▶ **TEXT PROVIDED**
•••••
In some embodiments, regions 42 can themselves be broken down into other regions 42 (“sub-regions”). Sub-regions could themselves be made up of small sub-regions. Ultimately, images 40 and regions 42 break down into some form of fundamental “atomic” unit. In many embodiments, this fundamental unit is referred to as pixels 44.
C. Pixels
A pixel 44 is an indivisible part of one or more regions 42 within the image 40. The number of pixels 44 in the sensor 24 determine the limits of detail that the particular sensor 24 can capture. Just as images 40 can be associated with image characteristics 32, pixels 44 can be associated with pixel characteristics, such as color, luminosity, constancy, etc.

III. Processing-Level View

FIG. 3 is a hierarchy diagram illustrating an example of a pixel-level, region-level, image-level and application-level processing. As illustrated in the figure, the system 20 performs processing from left to right, at various layers of data. The system 20 begins with image-level processing 54 by the capture of the ambient image 26 as is also illustrated in FIG. 1.
A. Pixel-Level Processing.
That ambient image 26 of FIG. 3 is then evaluated by the system 20 through the use of pixel-level processing 48. A wide variety of different pixel analysis heuristics 46 can be used to organize and categorize the various pixels 44 in the ambient image 26 into various regions 42 for region-level processing 50. Different embodiments may use different pixel characteristics or combinations of pixel characteristics to perform pixel-level processing 48.
B. Region-Level Processing
A wide variety of region analysis heuristics 52 can be used to combine a selective subset of regions 42 into the segmented image 30 for image-level processing 54. These processes are described in greater detail below. Various predefined combination rules can be selectively invoked by the system 20. The region analysis heuristic 52 can also be referred to as a predefined combination heuristic because the particular process is predefined in light of the particular application using the system 20.
•••••
▶ **RECORD SET**
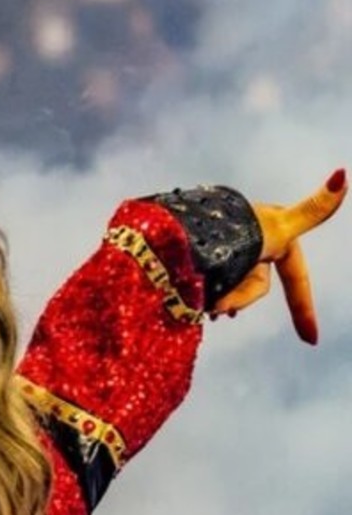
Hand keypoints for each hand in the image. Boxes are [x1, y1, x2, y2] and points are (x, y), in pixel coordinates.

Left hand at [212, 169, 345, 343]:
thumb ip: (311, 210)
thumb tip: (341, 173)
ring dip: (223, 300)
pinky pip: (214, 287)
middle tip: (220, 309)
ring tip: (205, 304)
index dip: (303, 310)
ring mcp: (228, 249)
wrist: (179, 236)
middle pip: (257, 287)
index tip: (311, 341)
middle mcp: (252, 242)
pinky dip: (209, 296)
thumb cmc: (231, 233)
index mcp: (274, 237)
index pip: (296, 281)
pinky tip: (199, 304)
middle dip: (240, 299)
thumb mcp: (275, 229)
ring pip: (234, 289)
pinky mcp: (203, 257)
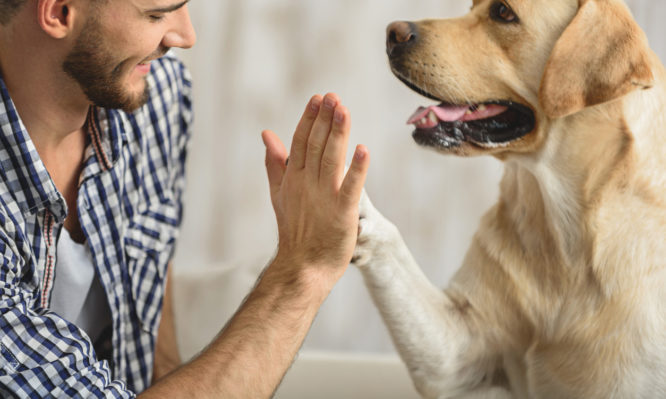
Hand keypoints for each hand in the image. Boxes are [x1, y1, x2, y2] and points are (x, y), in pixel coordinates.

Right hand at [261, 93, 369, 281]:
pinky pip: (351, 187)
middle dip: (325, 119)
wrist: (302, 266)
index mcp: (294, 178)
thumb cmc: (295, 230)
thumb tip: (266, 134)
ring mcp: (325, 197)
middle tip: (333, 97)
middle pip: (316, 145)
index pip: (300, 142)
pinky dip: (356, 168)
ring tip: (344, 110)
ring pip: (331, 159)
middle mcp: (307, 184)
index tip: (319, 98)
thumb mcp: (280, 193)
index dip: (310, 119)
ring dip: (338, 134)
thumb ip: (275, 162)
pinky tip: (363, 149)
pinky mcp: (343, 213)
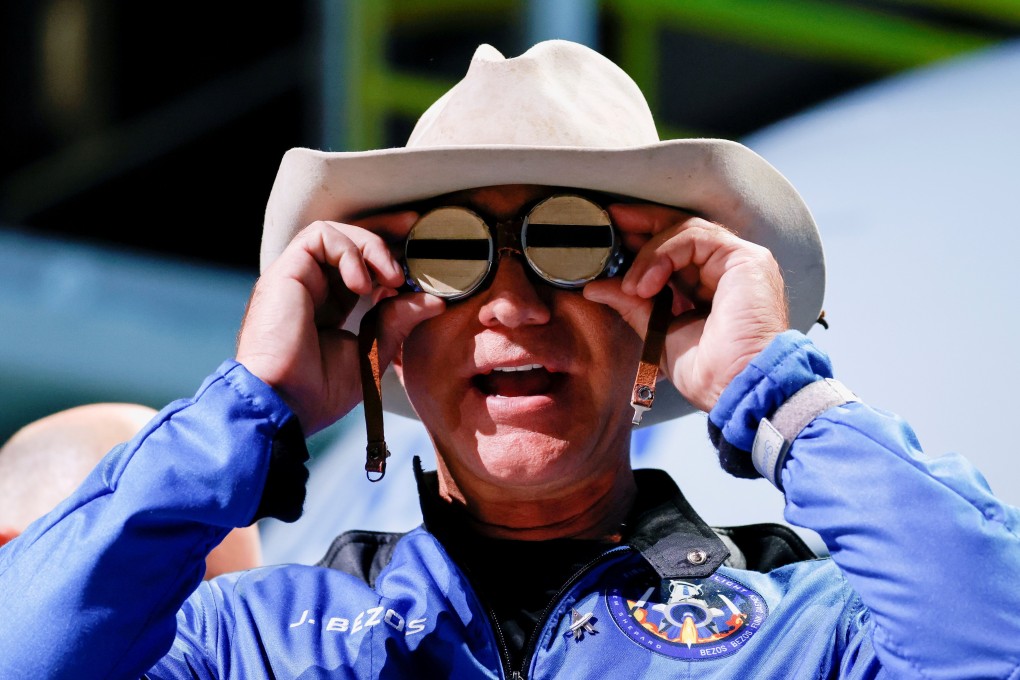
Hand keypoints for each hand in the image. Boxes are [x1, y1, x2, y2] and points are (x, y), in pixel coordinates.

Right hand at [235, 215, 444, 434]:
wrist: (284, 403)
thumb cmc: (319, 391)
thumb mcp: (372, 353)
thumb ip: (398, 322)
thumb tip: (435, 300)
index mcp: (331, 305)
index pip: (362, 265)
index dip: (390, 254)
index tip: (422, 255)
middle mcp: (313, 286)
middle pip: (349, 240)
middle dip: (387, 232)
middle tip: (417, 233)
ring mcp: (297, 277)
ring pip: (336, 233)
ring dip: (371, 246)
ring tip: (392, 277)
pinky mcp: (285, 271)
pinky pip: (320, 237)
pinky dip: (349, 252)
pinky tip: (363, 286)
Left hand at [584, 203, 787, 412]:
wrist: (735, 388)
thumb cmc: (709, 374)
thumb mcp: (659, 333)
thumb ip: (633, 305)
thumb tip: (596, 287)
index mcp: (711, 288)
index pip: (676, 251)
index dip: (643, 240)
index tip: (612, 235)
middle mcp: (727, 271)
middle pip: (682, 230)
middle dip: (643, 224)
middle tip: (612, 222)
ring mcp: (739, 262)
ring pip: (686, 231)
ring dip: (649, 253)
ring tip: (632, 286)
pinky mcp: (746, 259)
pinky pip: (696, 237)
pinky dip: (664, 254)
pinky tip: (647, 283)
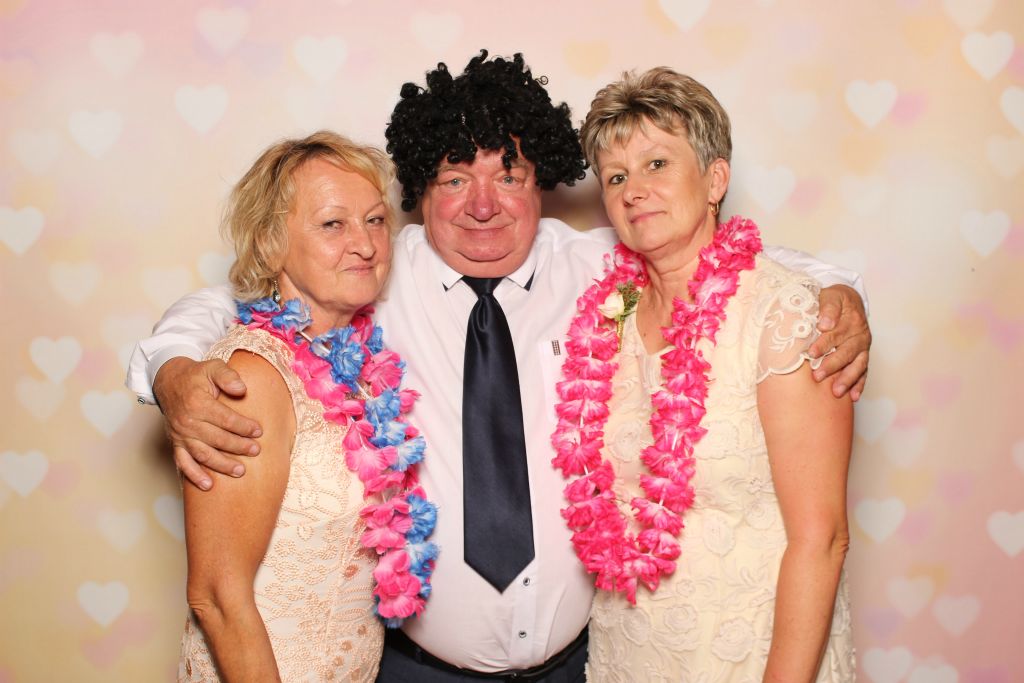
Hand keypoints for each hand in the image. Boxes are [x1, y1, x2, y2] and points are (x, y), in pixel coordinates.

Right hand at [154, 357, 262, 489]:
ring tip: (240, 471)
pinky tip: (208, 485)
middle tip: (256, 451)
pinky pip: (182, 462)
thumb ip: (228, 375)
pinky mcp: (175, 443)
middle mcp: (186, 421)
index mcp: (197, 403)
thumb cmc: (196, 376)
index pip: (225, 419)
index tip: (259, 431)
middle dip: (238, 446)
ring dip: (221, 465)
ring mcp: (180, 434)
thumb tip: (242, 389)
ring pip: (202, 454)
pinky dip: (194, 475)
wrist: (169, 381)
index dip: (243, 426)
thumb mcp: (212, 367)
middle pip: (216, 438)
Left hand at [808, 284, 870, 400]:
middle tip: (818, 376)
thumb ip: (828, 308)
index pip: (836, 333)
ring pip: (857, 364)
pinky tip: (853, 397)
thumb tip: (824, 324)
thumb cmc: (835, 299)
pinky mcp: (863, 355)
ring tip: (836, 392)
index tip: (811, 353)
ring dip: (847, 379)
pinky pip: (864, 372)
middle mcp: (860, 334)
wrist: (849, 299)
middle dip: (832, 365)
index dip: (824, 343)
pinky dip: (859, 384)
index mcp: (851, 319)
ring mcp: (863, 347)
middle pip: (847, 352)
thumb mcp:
•••••
▶ **EXERCISE REQUIREMENTS**
- a) According to the image-processing text, why can the region analysis heuristic also be called a predefined combination heuristic? Answer in one to three sentences.
- b) In the image-processing text, what sets the limits of detail that a particular sensor can capture?
- c) List every level of processing that the image-processing text names in its description of the hierarchy diagram in FIG. 3.

▶ **SOLUTIONS BELOW**
- a) It can be called that because the particular process is predefined in light of the particular application that uses the system.

- b) The number of pixels in the sensor.

- c)
- Pixel-level processing
- Region-level processing
- Image-level processing
- Application-level processing